All About Multiple Sclerosis

More MS news articles for October 2003

Stem cell transplantation for multiple sclerosis: What is the evidence?

Blood Rev. 2003 Dec;17(4):233-40
Fassas A, Kimiskidis VK.
Hematology Department and BMT unit, George Papanicolaou Hospital, Thessaloniki, Greece

Experimental and clinical observations have indicated that high-dose immunosuppression followed by autologous stem cell transplantation (ASCT) can induce remissions in severe, refractory, autoimmune diseases including multiple sclerosis (MS), a T cell-mediated autoimmune disorder against CNS myelin components, causing severe chronic disability.

Control of the disease is unsatisfactory in most of the patients, especially those with rapidly evolving relapsing-remitting course and those with chronic progressive disease.

The rationale for treating autoimmune diseases with ASCT is based on the immunosuppressive and immunomodulating effects of ASCT which may shift the immunological balance towards disease quiescence, a hypothesis supported by the results of ASCT in animal models of MS and by clinical observations in MS patients transplanted for concurrent malignancies.

A number of phase I-II studies of ASCT in patients with active MS, conducted worldwide since 1995, and a comprehensive analysis of 85 patients, recently reported by the European Group for Blood and Marrow Transplantation (EBMT), have shown the feasibility of the method, a prominent anti-inflammatory effect on magnetic resonance imaging (MRI) disease, and a possible clinical benefit for active and refractory cases.

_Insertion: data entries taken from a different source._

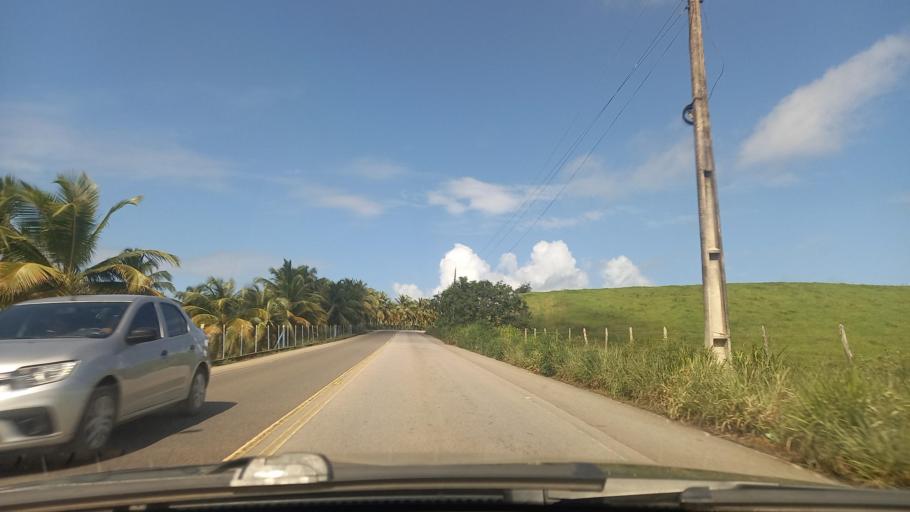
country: BR
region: Alagoas
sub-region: Marechal Deodoro
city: Marechal Deodoro
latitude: -9.8617
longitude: -35.9175
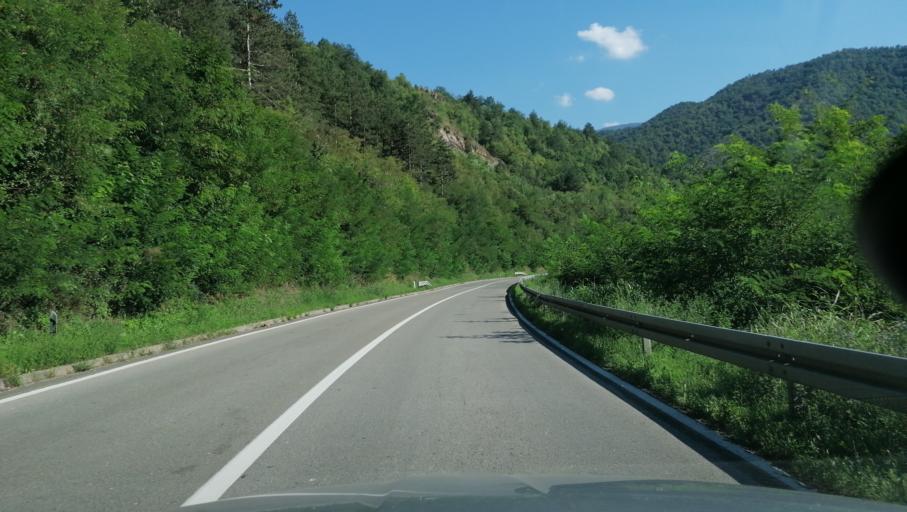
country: RS
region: Central Serbia
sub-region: Raski Okrug
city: Kraljevo
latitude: 43.6644
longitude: 20.5815
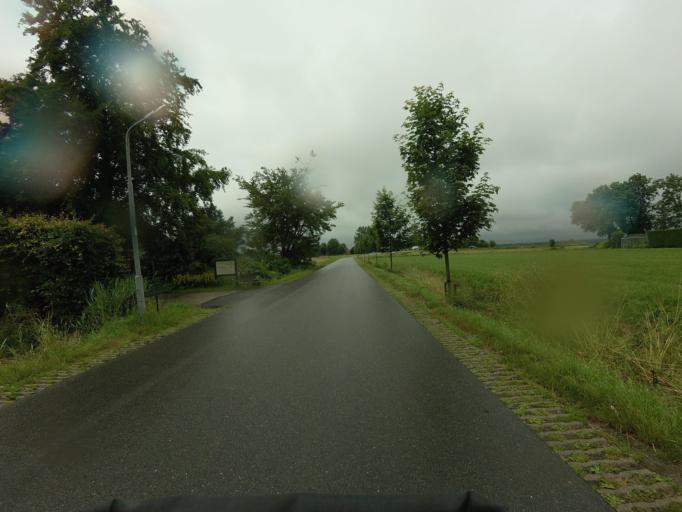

The impact on MRI disease parameters appears superior with ASCT than with conventional therapies but the clinical results, in terms of stabilization of disease and prevention of disability, need to be validated in prospective, controlled trials.

The procedure is also associated with a transplant-related mortality risk, of about 5% in high-risk cases, i.e., in older patients, those with high disability scores, those receiving strong myeloablative conditioning regimens and those undergoing intensive in vivo or ex vivo T cell-depletion.

Therefore, it could be recommended for the treatment of a chronic, non-lethal, disease like MS only if it proved superior to standard therapies.

A randomized trial is now launched by the EBMT to compare ASCT to mitoxantrone, currently regarded as one of the best available treatments, in properly selected patients having high chance of response at minimal mortality risk.